--- Data provided ---
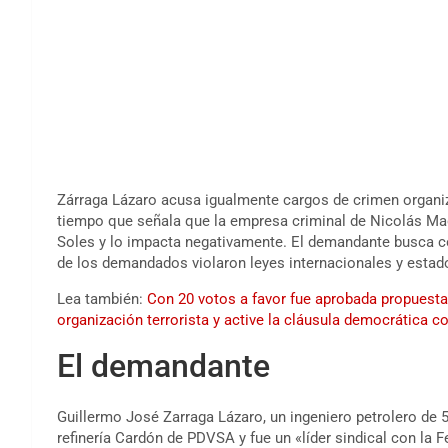
Zárraga Lázaro acusa igualmente cargos de crimen organiza
tiempo que señala que la empresa criminal de Nicolás Mad
Soles y lo impacta negativamente. El demandante busca c
de los demandados violaron leyes internacionales y esta
Lea también:
Con 20 votos a favor fue aprobada propuesta 
organización terrorista y active la cláusula democrática c
El demandante
Guillermo José Zarraga Lázaro, un ingeniero petrolero de 5
refinería Cardón de PDVSA y fue un «líder sindical con la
---
Return the lines beginning at the one that contains "de los demandados" and continuing through the last line of the data, exactly as they stand and without any others.

de los demandados violaron leyes internacionales y esta
Lea también:
Con 20 votos a favor fue aprobada propuesta 
organización terrorista y active la cláusula democrática c
El demandante
Guillermo José Zarraga Lázaro, un ingeniero petrolero de 5
refinería Cardón de PDVSA y fue un «líder sindical con la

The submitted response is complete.